Do similar passwords have similar hashes?
No.
Could a hacker increase their chances of brute-forcing the password if they have a list of hashes of similar passwords?
Indirectly, yes, knowing that those are your old passwords. Not because of any property of the hash, but suppose the attacker manages to (very slowly) brute-force one or more of your old passwords using those old hashes, and sees that in the past it has been "thisismypassword3" and "thisismypassword4".
Your password has since changed, to "thisismypassword5". Well done, by changing it before the attacker cracked it, you have successfully ensured that the attacker did not recover a valuable password! Victory! Except it does you no good, since the attacker has the means to guess the new one quickly anyway using the old password(s).
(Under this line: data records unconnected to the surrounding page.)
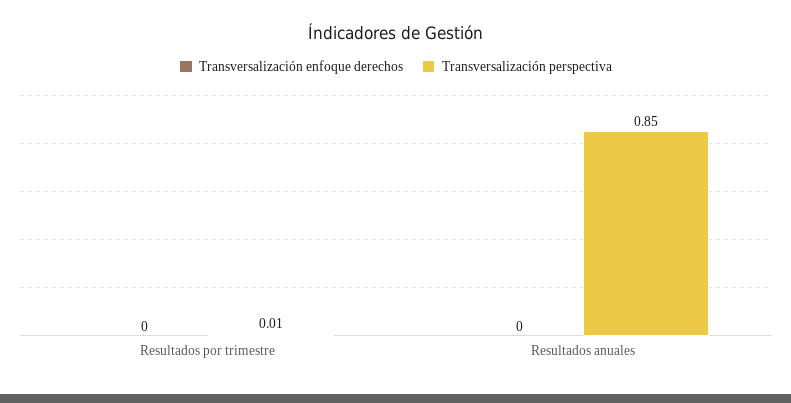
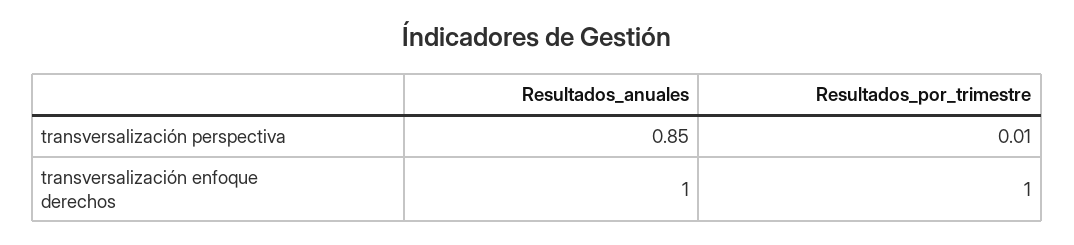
  {
    "Transversalización enfoque derechos": {
-     "Resultados por trimestre": 0,
+     "Resultados por trimestre": 1,
-     "Resultados anuales": 0
+     "Resultados anuales": 1
    },
    "Transversalización perspectiva": {
      "Resultados por trimestre": 0.01,
      "Resultados anuales": 0.85
    }
  }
Even if the attacker only has one old password, and therefore cannot easily spot a trend, password crackers work by trying passwords which are similar to dictionary words and other values. To over-simplify a bit, it will try the dictionary words first, then strings consisting of a word with one extra character added, removed or changed, then strings with two changes, and so on.
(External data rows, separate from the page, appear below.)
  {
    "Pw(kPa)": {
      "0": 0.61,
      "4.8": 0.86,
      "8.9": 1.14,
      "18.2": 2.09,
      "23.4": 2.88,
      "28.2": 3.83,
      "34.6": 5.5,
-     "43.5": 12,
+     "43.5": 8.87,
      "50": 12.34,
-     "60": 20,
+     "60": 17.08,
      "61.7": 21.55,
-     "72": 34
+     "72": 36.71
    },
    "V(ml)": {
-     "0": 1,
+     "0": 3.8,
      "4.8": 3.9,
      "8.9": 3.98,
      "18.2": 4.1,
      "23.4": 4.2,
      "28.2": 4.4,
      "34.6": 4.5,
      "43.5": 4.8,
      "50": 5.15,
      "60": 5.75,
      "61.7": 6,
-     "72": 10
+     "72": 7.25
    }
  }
By including your old password in the "other values", the attacker can ensure that strings very similar to it are checked early in the cracking process. So if your new password is similar to old ones, then having the old hashes does have some value to the attacker - reversing any one of them gives him a good seed to crack your current password.
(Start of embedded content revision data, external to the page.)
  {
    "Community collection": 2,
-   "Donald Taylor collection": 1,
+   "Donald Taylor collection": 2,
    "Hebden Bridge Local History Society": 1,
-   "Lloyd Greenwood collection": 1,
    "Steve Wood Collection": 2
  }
So, incrementing your password regularly doesn't add much. Changing your password to something that's guessable from the old password puts your attacker in the same position as they'd be in if they knew nothing at all, but your password was guessable from nothing at all.
The main practical attacks on password systems these days are eavesdropping (via keyloggers and other malware) and phishing. Trying to reverse password hashes isn't a good percentage attack, although if an attacker has somehow got hold of an /etc/passwd file or equivalent, they will break some weak passwords that way on the average system.